### [Exercise]
Please report the number of lines in the entries below that contain "mydata", with nothing added.

### [Information provided]
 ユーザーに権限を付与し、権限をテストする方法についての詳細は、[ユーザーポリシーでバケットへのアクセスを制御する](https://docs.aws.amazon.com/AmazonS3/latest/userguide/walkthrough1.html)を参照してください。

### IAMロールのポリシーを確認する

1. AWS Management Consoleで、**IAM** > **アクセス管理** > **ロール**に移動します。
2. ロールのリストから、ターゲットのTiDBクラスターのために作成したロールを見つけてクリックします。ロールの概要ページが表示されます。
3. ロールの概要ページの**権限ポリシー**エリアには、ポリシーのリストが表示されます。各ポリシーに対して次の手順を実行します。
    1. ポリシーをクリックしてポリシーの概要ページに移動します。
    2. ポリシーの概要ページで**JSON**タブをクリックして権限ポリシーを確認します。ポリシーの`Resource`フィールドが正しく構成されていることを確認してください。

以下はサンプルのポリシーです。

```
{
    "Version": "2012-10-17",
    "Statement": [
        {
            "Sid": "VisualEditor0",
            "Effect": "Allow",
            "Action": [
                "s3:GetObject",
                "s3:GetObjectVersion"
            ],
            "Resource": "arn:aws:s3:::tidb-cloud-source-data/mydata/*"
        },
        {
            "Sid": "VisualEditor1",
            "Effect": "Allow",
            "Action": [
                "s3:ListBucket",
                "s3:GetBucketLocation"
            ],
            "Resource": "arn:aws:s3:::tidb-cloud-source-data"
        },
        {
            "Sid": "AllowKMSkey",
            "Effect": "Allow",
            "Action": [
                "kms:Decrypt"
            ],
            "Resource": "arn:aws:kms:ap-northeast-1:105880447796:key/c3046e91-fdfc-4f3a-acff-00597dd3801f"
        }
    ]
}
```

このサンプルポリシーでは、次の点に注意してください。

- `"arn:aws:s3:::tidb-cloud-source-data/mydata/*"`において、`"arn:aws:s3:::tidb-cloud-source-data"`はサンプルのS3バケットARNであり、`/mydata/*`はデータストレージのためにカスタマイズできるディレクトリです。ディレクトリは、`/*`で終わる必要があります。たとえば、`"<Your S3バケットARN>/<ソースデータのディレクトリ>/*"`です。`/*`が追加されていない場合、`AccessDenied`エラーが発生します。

### [Exercise result]
2